I am using ANTLR 3 to do the below.
Assume I have an SQL query. I know that in general it's WHERE, ORDER BY and GROUP BY clauses are optional. In terms of ANTLR's grammar I would describe that like this:
query : select_clause from_clause where_clause? group_by_clause? order_by_clause?
The rule for each clause will obviously start with the respective keyword.
What I actually need is to extract each clause's contents as a string without dealing with its internal structure.
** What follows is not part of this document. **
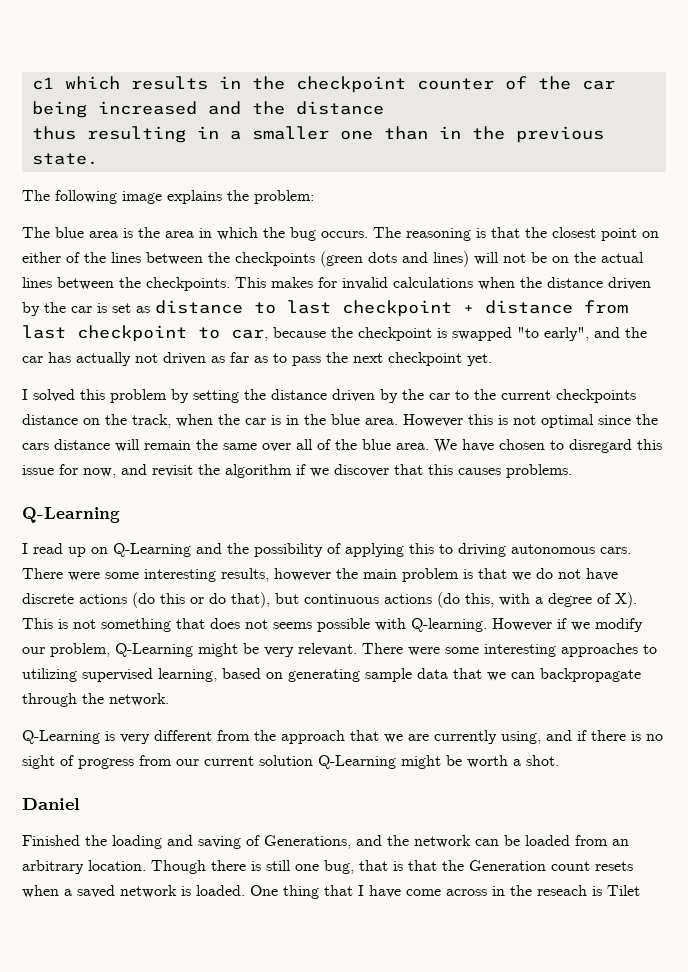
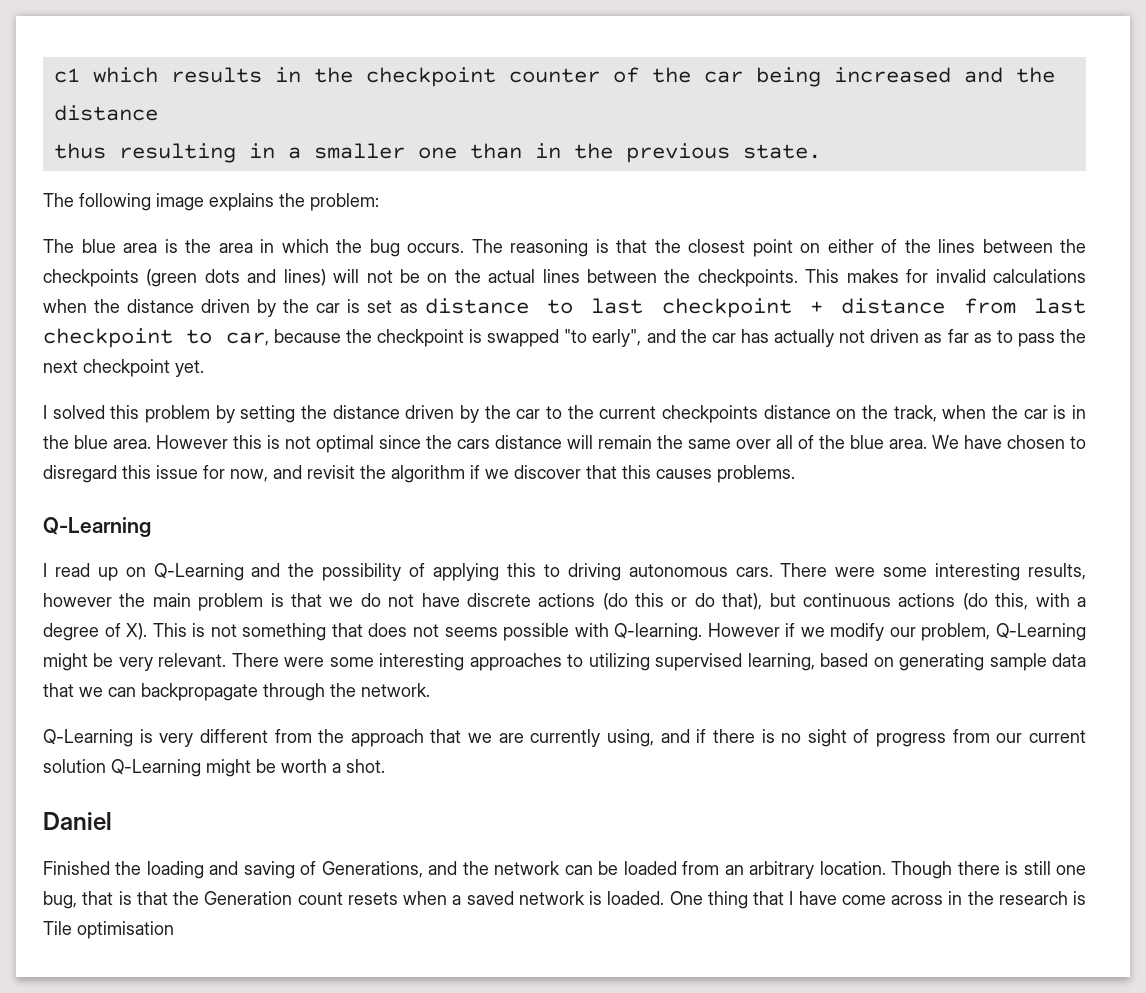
[537,885,640,896] reseach is Tilet -> [998,891,1086,905] [43,921,174,939] research is Tile optimisation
To do this I started with the following grammar:
query : select_clause from_clause where_clause? group_by_clause? order_by_clause? EOF; select_clause : SELECT_CLAUSE ; from_clause : FROM_CLAUSE ; where_clause : WHERE_CLAUSE ; group_by_clause : GROUP_BY_CLAUSE ; order_by_clause : ORDER_BY_CLAUSE ; SELECT_CLAUSE : 'select' ANY_CHAR*; FROM_CLAUSE : 'from' ANY_CHAR*; WHERE_CLAUSE : 'where' ANY_CHAR*; GROUP_BY_CLAUSE : 'group by' ANY_CHAR*; ORDER_BY_CLAUSE : 'order by' ANY_CHAR*; ANY_CHAR : .; WS : ' '+ {skip();};
This one didn't work. I have had further attempts composing a correct grammar with no success. I suspect this task is doable with ANTLR3 but I am just missing smth.
More generally, I would like to be able to collect chars from the input stream into a single token until meeting a specific keyword that would indicate the beginning of a new token. This keyword should be the part of the new token.
Can you help me please?